Input: '{"capacity":2,"existing_log":[{"op":"put","key":{"b":2,"a":1},"value":"first"},{"op":"put","key":["x",{"d":4,"c":3}],"value":"second"},{"op":"get","key":{"a":1,"b":2},"hit":true}],"operations":[{"op":"get","key":["x",{"c":3,"d":4}]},{"op":"put","key":"new","value":99},{"op":"get","key":{"b":2,"a":1}}]}'
Expected Output: '{"final_cache":[[["x",{"c":3,"d":4}],"second"],["new",99]],"get_results":["second",null],"updated_log":[{"key":{"a":1,"b":2},"op":"put","value":"first"},{"key":["x",{"c":3,"d":4}],"op":"put","value":"second"},{"hit":true,"key":{"a":1,"b":2},"op":"get"},{"hit":true,"key":["x",{"c":3,"d":4}],"op":"get"},{"key":"new","op":"put","value":99},{"hit":false,"key":{"a":1,"b":2},"op":"get"}]}'
Explanation: Object keys are normalized, so equivalent JSON objects match even when their field order differs.

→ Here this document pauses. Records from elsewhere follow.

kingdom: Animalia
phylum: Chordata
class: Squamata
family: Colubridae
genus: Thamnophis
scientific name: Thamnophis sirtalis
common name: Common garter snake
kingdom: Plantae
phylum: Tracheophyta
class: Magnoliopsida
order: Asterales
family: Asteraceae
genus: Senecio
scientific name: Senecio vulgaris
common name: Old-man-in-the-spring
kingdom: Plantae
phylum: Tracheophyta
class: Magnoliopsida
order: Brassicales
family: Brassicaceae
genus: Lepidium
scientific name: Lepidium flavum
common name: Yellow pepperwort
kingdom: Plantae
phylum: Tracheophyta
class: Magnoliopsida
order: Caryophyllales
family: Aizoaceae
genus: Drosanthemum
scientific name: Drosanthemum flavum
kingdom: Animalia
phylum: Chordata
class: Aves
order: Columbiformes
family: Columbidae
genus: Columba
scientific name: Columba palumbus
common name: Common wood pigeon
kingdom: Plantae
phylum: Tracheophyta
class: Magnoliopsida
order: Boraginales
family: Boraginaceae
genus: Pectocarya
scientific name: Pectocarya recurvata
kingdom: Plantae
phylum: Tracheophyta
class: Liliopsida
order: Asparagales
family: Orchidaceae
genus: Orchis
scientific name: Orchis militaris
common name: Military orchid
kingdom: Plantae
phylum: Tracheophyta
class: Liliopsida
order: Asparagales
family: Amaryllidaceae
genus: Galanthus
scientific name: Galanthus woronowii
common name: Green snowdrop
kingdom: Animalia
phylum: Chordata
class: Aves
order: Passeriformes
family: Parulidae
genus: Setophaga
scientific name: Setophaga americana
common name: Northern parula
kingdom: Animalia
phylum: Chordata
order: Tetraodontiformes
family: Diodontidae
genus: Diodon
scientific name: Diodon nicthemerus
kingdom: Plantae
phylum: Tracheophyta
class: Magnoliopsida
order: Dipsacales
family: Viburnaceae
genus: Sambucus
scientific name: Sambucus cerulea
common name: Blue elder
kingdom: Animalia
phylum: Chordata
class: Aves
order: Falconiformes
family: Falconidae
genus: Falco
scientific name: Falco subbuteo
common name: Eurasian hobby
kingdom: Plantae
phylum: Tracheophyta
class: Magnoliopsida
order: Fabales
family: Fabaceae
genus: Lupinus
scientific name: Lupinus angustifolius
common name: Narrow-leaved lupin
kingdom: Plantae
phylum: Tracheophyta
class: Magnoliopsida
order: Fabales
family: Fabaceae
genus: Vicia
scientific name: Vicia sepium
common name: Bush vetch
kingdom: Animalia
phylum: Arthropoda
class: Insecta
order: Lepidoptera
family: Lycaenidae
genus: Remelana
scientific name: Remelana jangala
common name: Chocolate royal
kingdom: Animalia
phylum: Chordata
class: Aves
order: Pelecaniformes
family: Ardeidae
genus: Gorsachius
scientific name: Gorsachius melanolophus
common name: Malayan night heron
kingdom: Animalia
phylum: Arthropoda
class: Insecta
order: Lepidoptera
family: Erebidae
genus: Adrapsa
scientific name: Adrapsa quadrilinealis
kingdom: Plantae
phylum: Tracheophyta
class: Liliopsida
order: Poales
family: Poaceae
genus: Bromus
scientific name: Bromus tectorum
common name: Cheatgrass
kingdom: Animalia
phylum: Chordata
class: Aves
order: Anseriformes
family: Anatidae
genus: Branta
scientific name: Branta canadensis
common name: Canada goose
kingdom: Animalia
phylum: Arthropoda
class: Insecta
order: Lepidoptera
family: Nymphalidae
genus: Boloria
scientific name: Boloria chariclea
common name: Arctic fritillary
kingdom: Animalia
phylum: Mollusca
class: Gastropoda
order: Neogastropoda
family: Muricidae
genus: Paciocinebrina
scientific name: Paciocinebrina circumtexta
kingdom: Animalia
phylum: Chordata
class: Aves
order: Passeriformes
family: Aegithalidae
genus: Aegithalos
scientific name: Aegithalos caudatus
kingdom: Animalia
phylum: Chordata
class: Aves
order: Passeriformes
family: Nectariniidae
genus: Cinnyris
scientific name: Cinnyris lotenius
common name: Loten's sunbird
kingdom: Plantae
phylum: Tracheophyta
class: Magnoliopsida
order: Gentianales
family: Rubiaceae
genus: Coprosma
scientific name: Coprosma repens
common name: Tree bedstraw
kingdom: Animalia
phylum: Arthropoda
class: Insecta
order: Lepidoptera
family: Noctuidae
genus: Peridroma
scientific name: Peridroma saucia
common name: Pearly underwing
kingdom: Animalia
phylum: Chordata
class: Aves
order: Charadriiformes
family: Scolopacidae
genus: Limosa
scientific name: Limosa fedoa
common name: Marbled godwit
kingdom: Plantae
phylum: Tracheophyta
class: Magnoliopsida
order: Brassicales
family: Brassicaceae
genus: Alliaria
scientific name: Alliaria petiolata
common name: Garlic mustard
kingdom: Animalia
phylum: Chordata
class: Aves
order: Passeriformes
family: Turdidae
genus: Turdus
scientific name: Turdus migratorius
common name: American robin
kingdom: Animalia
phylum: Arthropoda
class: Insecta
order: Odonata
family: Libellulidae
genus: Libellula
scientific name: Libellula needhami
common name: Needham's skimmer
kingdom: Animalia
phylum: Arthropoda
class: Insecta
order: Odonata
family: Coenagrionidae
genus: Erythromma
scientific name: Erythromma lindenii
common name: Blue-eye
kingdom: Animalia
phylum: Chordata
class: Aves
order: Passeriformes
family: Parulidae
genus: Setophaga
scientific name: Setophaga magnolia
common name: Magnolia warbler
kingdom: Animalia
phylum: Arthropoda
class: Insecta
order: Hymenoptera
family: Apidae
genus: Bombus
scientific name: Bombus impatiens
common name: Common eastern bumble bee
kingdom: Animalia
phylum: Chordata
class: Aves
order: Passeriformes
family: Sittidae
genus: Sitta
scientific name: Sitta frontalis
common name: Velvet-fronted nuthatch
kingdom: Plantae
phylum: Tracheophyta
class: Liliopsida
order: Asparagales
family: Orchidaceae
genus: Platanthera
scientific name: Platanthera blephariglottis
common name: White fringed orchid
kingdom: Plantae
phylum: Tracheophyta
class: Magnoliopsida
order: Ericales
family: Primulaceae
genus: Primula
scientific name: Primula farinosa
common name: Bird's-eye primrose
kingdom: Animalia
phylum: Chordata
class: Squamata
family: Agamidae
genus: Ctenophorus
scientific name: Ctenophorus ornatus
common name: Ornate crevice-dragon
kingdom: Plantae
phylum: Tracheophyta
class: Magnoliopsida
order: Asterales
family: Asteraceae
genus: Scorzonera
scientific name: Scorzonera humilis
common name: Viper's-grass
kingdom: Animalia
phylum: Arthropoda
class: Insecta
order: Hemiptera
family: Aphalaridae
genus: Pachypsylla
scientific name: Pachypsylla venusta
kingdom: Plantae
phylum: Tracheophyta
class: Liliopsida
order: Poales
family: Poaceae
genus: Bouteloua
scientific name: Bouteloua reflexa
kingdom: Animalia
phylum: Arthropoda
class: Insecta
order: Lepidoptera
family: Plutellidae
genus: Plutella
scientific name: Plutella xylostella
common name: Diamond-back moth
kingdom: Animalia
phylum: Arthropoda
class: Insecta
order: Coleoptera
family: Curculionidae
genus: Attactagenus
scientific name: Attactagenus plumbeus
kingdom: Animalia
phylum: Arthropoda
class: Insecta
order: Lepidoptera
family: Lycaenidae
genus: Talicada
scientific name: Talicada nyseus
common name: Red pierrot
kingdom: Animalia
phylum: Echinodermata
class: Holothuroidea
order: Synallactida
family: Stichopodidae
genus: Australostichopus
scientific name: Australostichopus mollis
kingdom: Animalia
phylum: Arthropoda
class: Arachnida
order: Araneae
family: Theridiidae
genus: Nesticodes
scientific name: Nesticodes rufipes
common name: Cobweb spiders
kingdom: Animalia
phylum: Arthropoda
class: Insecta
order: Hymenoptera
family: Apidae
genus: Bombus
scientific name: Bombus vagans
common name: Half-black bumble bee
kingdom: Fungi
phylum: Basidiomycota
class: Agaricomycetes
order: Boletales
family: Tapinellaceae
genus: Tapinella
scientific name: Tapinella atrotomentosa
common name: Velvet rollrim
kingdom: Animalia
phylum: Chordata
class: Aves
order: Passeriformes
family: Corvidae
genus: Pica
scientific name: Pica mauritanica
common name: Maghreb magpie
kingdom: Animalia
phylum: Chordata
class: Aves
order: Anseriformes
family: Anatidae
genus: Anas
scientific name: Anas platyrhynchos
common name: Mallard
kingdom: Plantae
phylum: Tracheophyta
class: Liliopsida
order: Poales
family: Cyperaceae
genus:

Input: '{"capacity":0,"existing_log":[],"operations":[{"op":"put","key":"a","value":1},{"op":"get","key":"a"}]}'
Expected Output: '{"final_cache":[],"get_results":[null],"updated_log":[{"key":"a","op":"put","value":1},{"hit":false,"key":"a","op":"get"}]}'
Explanation: Boundary case: a zero-capacity cache stores nothing, but every access is still logged.
Hints
- Replay the valid log from left to right. A recovered put updates value and MRU order; a recovered get with hit=true only moves the key to MRU if it currently exists.
- Use one normalized representation of a JSON key for hashing in memory, and another JSON-safe representation for output.